Attorney Jere Beasley, founder of the Beasley, Allen, Crow, Methvin, Portis & Miles, P.C. law firm, said his firm submitted 18 claims, including four deaths, two significant injuries and 12 less serious injuries, but hasn’t heard from Feinberg’s office. “We’ll be shocked if we don’t get 100 percent acceptance based on what we know about the cases,” Beasley said Monday.
Georgia attorney Lance Cooper said Monday his firm also has not heard back from the fund administrator about two dozen claims that were submitted, including 12 death claims and three serious injuries. “We have known all along that the death toll from these defective switches would be much higher than GM’s original number,” Cooper said.
In order to protect confidentiality, the fund is not disclosing how many of the approved claims are for deceased drivers, occupants or people killed in other vehicles.
The fund will pay at least $1 million for each death claim, along with $300,000 payments to surviving spouses and children for pain and suffering. In addition, it will calculate the economic value of the life lost.
GM’s tally doesn’t include backseat passengers killed in the cars because even if front air bags had inflated, those passengers wouldn’t have been protected. Under Feinberg’s rules, if the crash was linked to the ignition switch defect they qualify.
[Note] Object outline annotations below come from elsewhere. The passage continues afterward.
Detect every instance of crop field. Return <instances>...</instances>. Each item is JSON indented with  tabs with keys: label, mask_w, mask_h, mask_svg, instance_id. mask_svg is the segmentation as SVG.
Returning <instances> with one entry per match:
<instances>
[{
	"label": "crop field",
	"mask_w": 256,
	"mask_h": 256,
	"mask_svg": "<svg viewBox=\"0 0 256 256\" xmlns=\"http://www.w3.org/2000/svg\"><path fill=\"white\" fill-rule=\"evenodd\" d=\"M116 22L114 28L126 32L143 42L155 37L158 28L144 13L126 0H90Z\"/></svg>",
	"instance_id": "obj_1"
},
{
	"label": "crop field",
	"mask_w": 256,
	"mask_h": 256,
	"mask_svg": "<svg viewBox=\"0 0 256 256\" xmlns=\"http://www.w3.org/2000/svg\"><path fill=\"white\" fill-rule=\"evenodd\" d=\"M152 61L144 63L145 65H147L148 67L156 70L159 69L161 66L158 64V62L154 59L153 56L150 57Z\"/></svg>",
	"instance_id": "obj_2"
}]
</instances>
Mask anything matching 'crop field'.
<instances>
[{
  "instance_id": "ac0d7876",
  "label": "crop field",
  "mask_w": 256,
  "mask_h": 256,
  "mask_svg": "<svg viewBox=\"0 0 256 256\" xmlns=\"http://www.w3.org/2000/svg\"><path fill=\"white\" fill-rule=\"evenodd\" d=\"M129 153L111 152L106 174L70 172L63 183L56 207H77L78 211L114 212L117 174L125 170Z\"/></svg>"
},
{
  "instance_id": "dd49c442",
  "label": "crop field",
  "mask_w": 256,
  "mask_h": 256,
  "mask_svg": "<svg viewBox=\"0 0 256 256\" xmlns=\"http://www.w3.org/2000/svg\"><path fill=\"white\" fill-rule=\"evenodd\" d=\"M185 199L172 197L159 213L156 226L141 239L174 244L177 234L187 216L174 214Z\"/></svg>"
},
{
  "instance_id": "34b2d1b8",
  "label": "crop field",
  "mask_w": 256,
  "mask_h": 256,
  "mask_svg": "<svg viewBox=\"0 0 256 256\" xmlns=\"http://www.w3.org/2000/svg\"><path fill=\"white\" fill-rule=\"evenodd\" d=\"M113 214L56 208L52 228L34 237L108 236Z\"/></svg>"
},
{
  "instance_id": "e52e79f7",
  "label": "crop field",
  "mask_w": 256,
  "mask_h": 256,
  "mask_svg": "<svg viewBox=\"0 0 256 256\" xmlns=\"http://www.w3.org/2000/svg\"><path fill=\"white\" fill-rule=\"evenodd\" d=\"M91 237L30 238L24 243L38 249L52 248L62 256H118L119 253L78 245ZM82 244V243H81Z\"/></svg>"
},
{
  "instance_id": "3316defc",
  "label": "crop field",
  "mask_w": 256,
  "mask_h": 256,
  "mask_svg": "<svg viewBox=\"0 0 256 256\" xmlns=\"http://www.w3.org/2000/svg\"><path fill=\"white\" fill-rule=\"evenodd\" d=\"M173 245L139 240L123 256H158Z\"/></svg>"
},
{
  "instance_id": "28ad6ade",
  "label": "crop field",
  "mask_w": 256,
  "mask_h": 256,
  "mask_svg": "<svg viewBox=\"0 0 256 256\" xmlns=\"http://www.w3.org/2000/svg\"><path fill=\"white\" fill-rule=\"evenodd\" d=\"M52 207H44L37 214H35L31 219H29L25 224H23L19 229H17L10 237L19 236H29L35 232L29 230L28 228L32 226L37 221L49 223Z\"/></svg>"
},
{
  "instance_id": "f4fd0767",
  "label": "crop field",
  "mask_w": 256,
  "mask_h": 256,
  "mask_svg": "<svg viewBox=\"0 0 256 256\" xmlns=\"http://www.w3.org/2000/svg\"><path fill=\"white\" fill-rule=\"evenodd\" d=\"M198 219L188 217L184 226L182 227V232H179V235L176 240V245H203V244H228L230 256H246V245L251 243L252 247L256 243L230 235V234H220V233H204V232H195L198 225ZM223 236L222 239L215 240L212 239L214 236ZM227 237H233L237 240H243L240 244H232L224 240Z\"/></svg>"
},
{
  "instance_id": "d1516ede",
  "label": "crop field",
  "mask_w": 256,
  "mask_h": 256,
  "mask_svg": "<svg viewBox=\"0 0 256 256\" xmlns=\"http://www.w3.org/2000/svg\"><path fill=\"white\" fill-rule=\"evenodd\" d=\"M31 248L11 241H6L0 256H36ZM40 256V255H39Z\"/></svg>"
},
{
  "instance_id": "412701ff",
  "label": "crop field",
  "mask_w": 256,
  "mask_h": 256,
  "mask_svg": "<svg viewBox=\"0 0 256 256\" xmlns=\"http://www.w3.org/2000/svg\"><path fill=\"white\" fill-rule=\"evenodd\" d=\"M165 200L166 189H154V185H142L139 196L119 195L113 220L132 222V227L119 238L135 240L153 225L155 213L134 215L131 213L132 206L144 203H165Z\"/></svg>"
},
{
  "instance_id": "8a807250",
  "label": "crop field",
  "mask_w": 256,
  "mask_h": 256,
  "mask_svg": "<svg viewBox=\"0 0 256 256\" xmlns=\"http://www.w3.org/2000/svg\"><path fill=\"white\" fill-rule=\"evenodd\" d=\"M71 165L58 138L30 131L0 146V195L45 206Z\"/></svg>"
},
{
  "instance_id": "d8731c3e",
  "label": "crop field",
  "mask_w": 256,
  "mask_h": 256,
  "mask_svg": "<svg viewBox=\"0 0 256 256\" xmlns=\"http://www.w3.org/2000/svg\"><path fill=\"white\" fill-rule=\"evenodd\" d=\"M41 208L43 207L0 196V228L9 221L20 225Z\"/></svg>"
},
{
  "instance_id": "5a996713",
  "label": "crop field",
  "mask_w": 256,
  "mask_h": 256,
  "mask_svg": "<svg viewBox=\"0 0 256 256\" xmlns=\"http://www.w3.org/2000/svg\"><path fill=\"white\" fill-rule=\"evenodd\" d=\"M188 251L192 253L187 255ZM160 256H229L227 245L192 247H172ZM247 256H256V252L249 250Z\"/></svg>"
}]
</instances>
“We’re using a much more liberal standard to make these determinations,” Biros said, explaining they are reviewing circumstantial evidence such as police reports, black box data, photographs, and warranty and repair records.
The fund is also open to pedestrians and those in other vehicles involved in crashes that might have been caused by loss of power steering and power brakes.
‘Tricky’ to prove
Feinberg, who oversaw compensation funds related to the Sept. 11, 2001, terrorist attacks, the 2007 Virginia Tech shootings, the BP oil spill in the Gulf of Mexico and the Boston Marathon bombing, was hired by GM in March to establish the fund.
The Washington lawyer has acknowledged it will be “tricky” in some instances to prove crashes were linked to the defect. Some happened nearly a decade ago and the cars are long gone. The fund especially will want to see photographs of accident scenes and documentation of the crash.
He is looking at circumstantial evidence that the ignition switch might have been the cause: police reports, “black box” data showing the key was turned off at the time of the crash, and warranty and maintenance reports showing problems with stalling.
A team of about two dozen economists and administrative personnel is reviewing claims.
The fund isn’t planning to reduce awards because of what’s known as “contributory negligence” — because a driver was drunk, texting, speeding or not wearing a seat belt.
Some lawyers for people killed or injured in the crashes said they plan to file hundreds of claims related to the defect.
GM has set aside $400 million to pay claims but said the total could hit $600 million. GM and Feinberg have repeatedly stressed that there is no cap on total claims.